Start of Source material
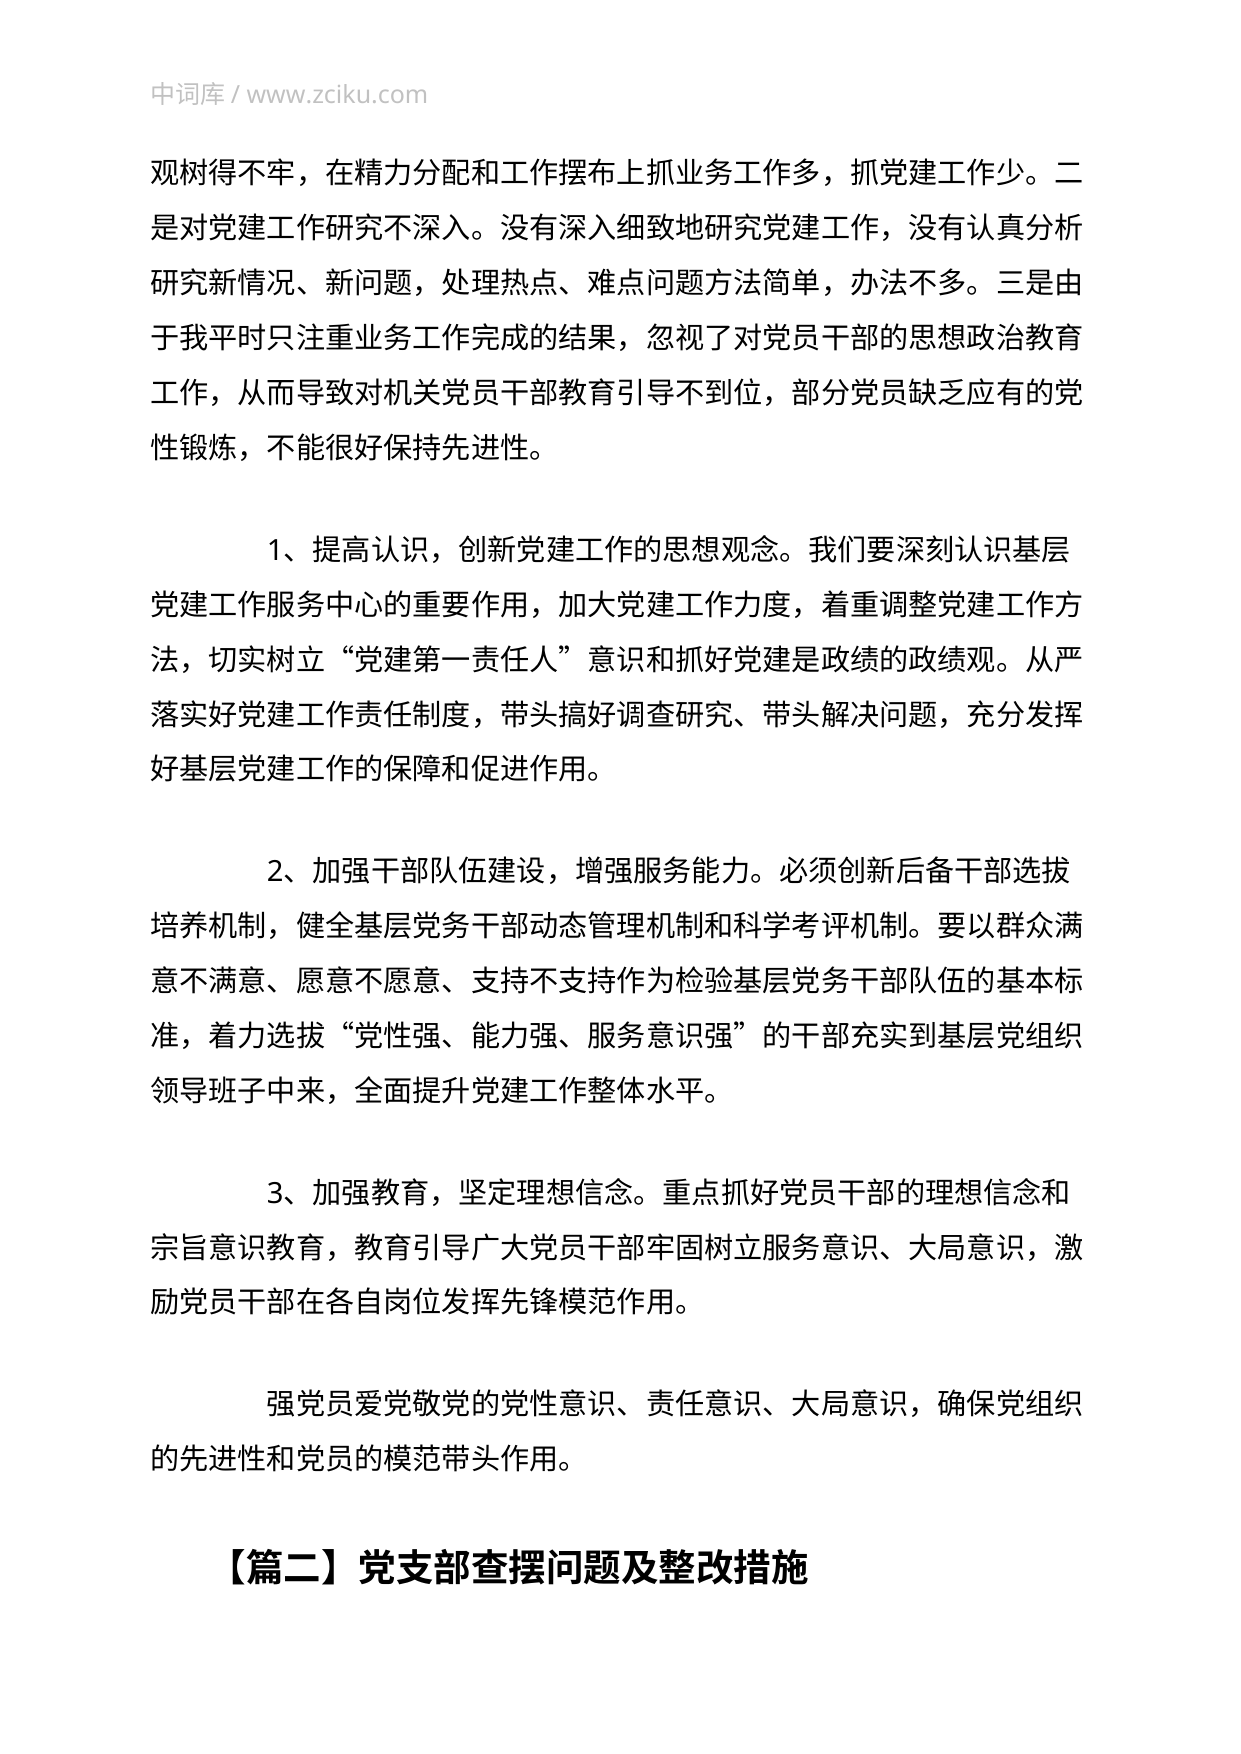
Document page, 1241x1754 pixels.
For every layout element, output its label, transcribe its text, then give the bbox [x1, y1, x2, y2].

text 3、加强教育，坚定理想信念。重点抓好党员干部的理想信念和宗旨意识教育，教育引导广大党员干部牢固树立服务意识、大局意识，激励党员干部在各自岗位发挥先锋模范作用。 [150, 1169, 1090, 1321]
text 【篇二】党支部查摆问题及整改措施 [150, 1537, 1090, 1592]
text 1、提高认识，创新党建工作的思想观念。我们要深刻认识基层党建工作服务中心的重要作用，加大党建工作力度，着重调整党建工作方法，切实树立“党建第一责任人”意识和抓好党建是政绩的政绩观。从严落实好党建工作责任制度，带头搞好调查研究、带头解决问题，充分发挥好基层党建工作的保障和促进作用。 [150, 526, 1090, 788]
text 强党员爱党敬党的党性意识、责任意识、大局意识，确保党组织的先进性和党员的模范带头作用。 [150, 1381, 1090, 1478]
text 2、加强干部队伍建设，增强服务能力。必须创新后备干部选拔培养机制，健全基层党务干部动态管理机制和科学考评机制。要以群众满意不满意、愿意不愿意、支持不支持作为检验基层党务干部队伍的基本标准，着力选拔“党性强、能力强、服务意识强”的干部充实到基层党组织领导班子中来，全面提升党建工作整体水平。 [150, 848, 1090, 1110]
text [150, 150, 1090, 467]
End of Source material
What this task involves
Report, with no additional words, how many lines in the records above contain the word "大局意识".

Result
2